Given information |
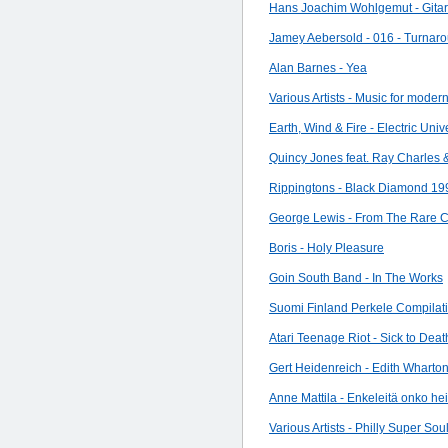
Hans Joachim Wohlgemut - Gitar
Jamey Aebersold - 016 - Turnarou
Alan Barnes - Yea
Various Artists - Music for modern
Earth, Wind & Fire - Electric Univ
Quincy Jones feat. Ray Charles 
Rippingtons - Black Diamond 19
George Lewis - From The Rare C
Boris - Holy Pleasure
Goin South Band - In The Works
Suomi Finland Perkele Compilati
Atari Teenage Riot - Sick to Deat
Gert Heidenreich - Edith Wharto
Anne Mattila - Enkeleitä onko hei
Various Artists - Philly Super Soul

What needs to be done | Wherever the word "Various" appears in a line of the data, copy that line.

Result of the task |
Various Artists - Music for modern
Various Artists - Philly Super Soul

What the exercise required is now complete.